DataCamp offers several opportunities to drill what you have learned, so coding becomes second nature. This will help you to move faster from a beginner to a skilled programmer. One of the easiest ways to drill what you have learned, is to use the Daily Practice exercises that DataCamp offers. These are also available on mobile devices. You practice what you have learned and can concentrate on areas that are the most difficult for you to understand. You can also download the scripts of the courses and go through the parts step by step, that are the most challenging to you.


Be careful not to spend most of your time reading passively. Try to recall what you studied to keep it in your long term memory! Challenge yourself to solve problems and retrieve information without going through your notes or googling the answer.

By doing the exercises after you have been taught the subject by the instructor, you retrieve what you have learned. This helps to keep the information in your long term memory. It is not enough to retrieve what you have learned once. You need to retrieve (use) what you have learned on a regular basis. Good practice is to start working on a project where you need the skills that you have learned. It is also useful to print out the scripts and go through them on a regular basis.


The good thing about how the exercises are done in DataCamp is that you get instant feedback on your performance. You have to code first and then click on the “submit answer” button, after which you get instant information on your performance. If you can’t find the solution by yourself, you can ask for a hint. Even if the hint doesn’t get you on track, you can ask for the answer.


It is important to use what you have learned, so you will keep it in your long term memory. Constant and regular exposure to what you have learned is important. Use what you have learned and make sure it sticks. Use it or lose it!

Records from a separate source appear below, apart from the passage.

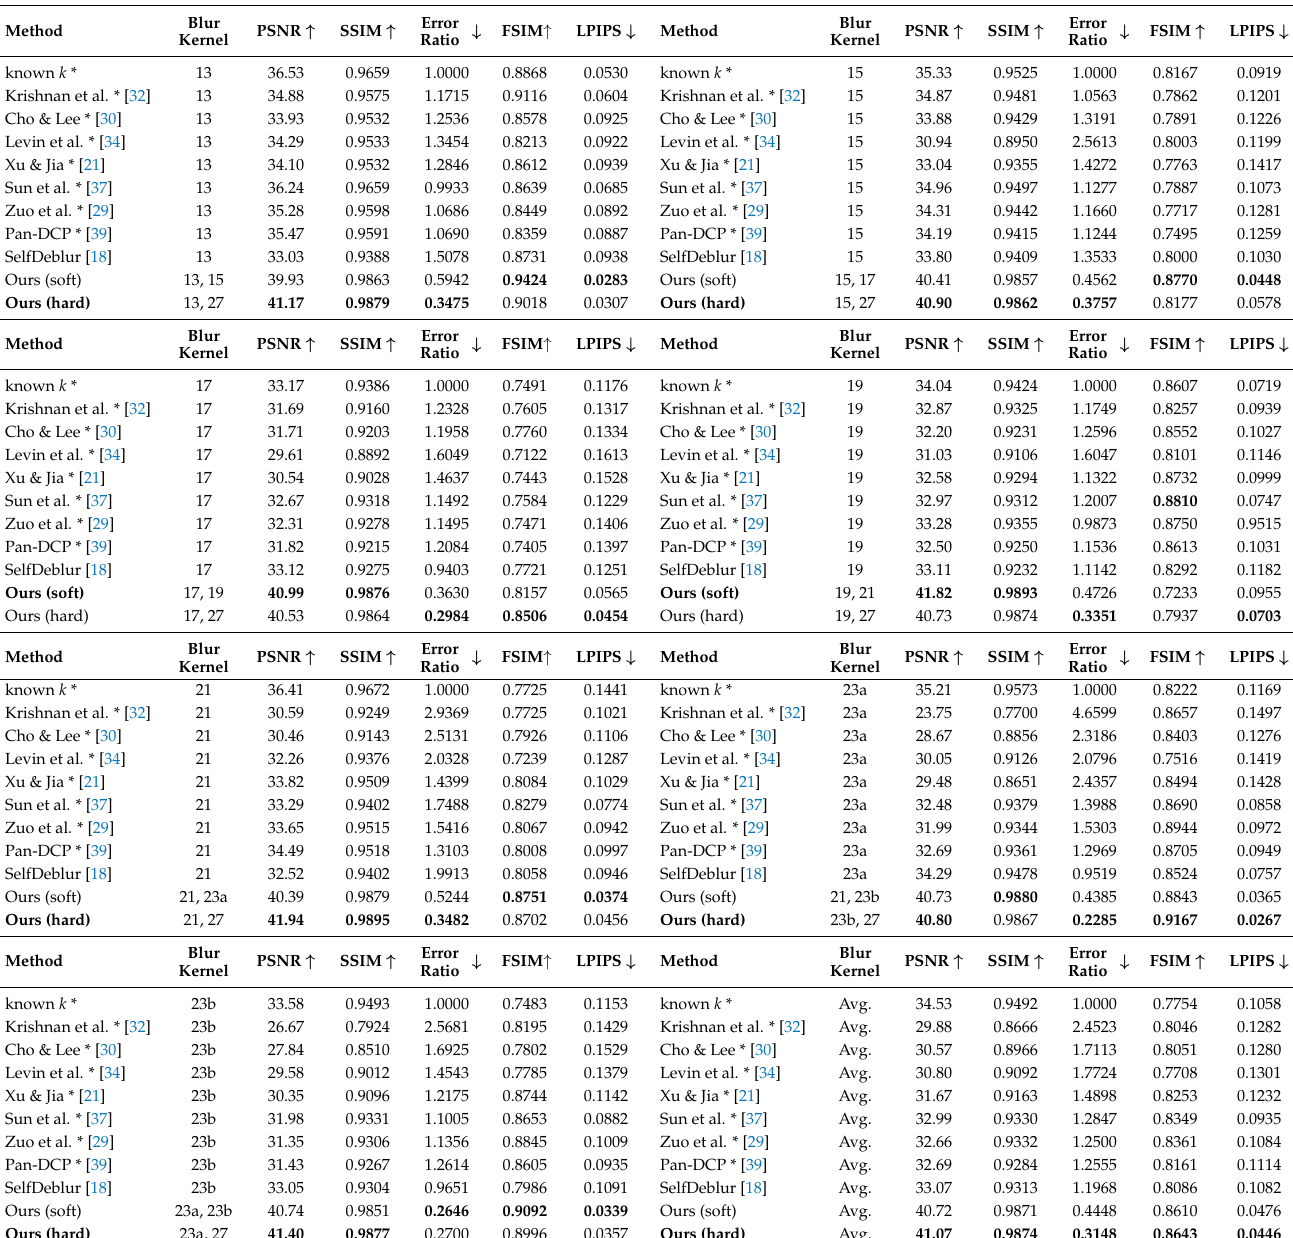
Table 4. Quantitative comparisons on the Levin test set [33]. * indicates that the method uses the non-blind deconvolution method of [34] to produce the final result. The best results are highlighted. Results of the blur kernel “Avg.” means the averagePSNR, SSIM, error ratio, FSIM and LPIPS results for all blur kernels.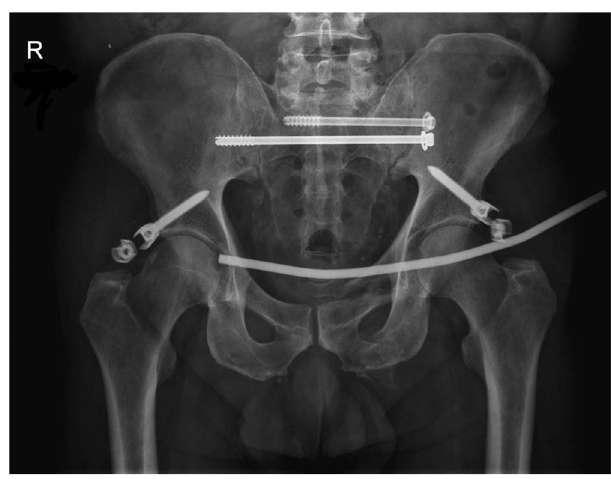
Figure 4. Metalware failure: device locking mechanism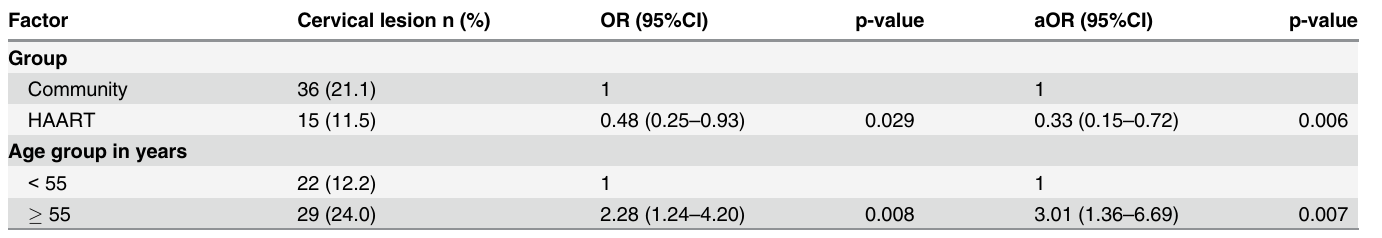
Table 2. Logistic regression model of factors associated with cervical disease.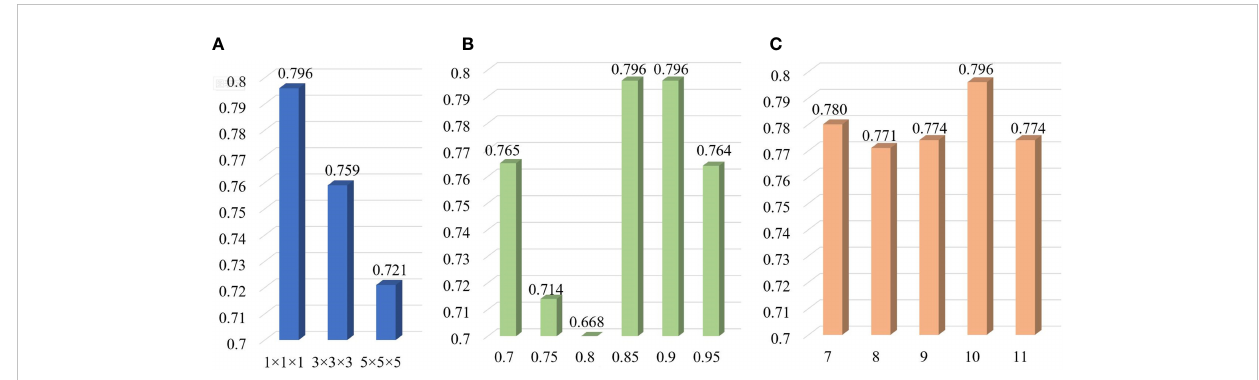
FIGURE 3 AUC values of LR models with various parameters including the voxel spacing of isotropic data (A) , the Pearson threshold (B) and the number of retained features (C) in the training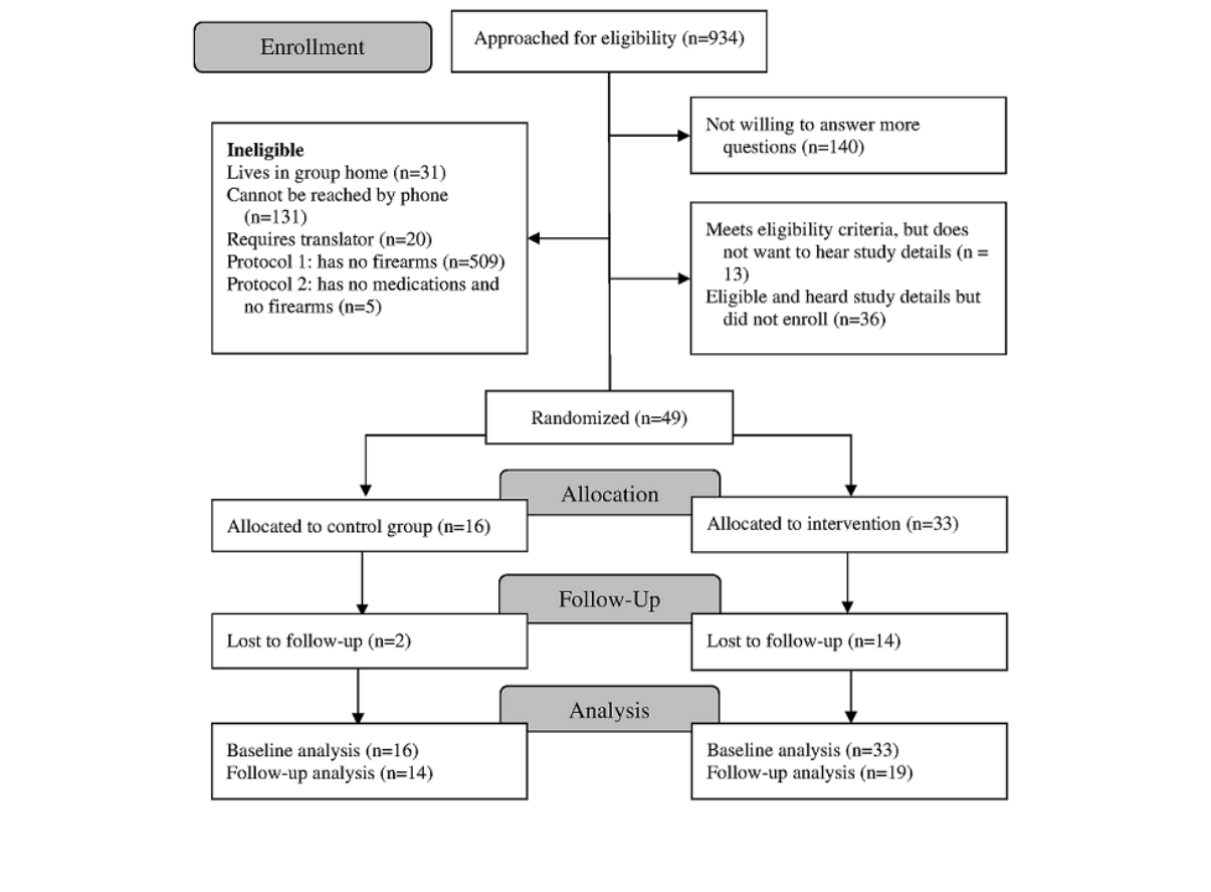
Figure 1. Consolidated Standards of Reporting Trials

This is where the DataCamp projects come in handy. They test your skills and force you to use what you have learned in order to be able to answer the questions.


Do you have a deep understanding of what you have learned? Do you understand the core concepts and not just the facts. If you can only repeat information without understanding the underlying concepts and principals, you will not be able to build intuition. If you want to test yourself if you have gained a deeper understanding, then teach it to others our try to explain a concept you are learning to yourself, in your own words.

This is a principal that you have to implement by yourself. Nevertheless, DataCamp helps you to gain intuition by presenting a lot of concepts and ideas that you can then explore further. It gives you a lot of challenging questions to think about and shows you methods you can use to solve them.    


Experimentation is the final principal of ultralearning. This is the one principal where you have to leave DataCamp to further improve!

Experiment with what you have learned. Use the skills you have acquired and try to solve different problem sets with them. Figure out how to solve problems more efficient and effective by looking for more applications. Think outside the box.  Apply your newly acquired skills in the real world.

For example, I successfully use regression to build cost models. I use these in negotiations with suppliers to establish objective criteria for price negotiations. Here, I am able to combine a hybrid set of unrelated skills. I use my domain expertise of supply chain management and combine it with my newly acquired data science skills.